[[ RECORDS FOR THE EXERCISE open ]]

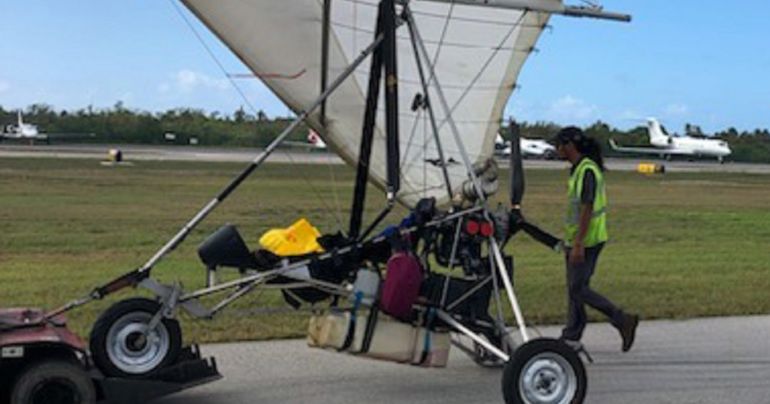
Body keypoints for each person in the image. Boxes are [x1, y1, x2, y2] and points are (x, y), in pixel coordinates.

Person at [552, 126, 639, 352]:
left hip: (588, 240)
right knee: (576, 288)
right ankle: (572, 335)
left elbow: (587, 207)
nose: (557, 149)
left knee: (578, 289)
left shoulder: (587, 170)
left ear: (569, 145)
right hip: (580, 239)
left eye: (559, 145)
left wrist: (579, 243)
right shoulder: (579, 168)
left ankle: (621, 319)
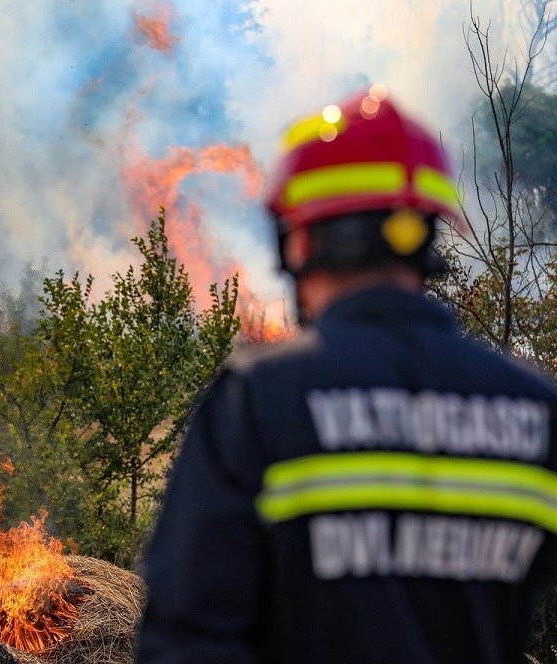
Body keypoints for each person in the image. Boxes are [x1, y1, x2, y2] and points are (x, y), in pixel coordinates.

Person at [135, 89, 557, 663]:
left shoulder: (258, 400)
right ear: (428, 237)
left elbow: (185, 640)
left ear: (300, 240)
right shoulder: (535, 410)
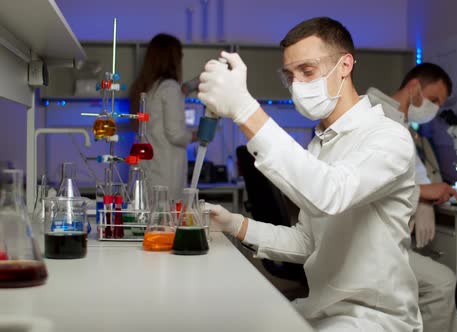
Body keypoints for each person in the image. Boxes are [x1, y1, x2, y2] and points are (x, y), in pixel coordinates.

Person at [198, 17, 422, 332]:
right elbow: (308, 242)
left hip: (372, 319)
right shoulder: (321, 143)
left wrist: (245, 109)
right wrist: (236, 224)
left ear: (345, 65)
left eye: (308, 71)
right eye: (291, 76)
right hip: (320, 310)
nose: (298, 85)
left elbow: (330, 194)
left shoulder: (388, 137)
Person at [367, 63, 457, 332]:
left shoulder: (402, 126)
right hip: (371, 243)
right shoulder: (377, 120)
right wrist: (422, 192)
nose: (434, 108)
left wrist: (422, 195)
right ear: (414, 87)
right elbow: (364, 186)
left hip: (388, 237)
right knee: (443, 284)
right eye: (433, 100)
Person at [129, 33, 195, 201]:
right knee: (165, 223)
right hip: (166, 176)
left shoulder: (146, 87)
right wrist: (199, 134)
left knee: (147, 222)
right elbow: (175, 134)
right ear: (173, 59)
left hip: (147, 170)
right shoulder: (170, 87)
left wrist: (186, 89)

[[ RECORDS FOR THE EXERCISE closed ]]

== YOUR GOAL ==
Range to copy from the records above: the line containing "nose: (557, 149)" to the line containing "left hip: (388, 237)", both included. Output those lines exactly and only those, skipping pictures.

== ANSWER TO THE EXERCISE ==
nose: (557, 149)
left knee: (578, 289)
left shoulder: (587, 170)
left ear: (569, 145)
right hip: (580, 239)
left eye: (559, 145)
left wrist: (579, 243)
right shoulder: (579, 168)
left ankle: (621, 319)
Body keypoints for each person in the image. Boxes are [x1, y1, x2, y2] and points are (x, y), in pixel coordinates.

Person at [135, 89, 557, 663]:
left shoulder: (258, 400)
right ear: (428, 237)
left elbow: (185, 640)
left ear: (300, 240)
right shoulder: (535, 410)
Body keypoints for each person in the image. Boxes are [x1, y1, x2, y2] and points are (x, y), in pixel coordinates.

Person at [198, 17, 422, 332]:
right elbow: (308, 242)
left hip: (372, 319)
right shoulder: (321, 143)
left wrist: (245, 109)
right wrist: (236, 224)
left ear: (345, 65)
left eye: (308, 71)
right eye: (291, 76)
right hip: (320, 310)
nose: (298, 85)
left elbow: (330, 194)
left shoulder: (388, 137)
Person at [367, 63, 457, 332]:
left shoulder: (402, 126)
right hip: (371, 243)
right shoulder: (377, 120)
right wrist: (422, 192)
nose: (434, 108)
left wrist: (422, 195)
right ear: (414, 87)
right elbow: (364, 186)
left hip: (388, 237)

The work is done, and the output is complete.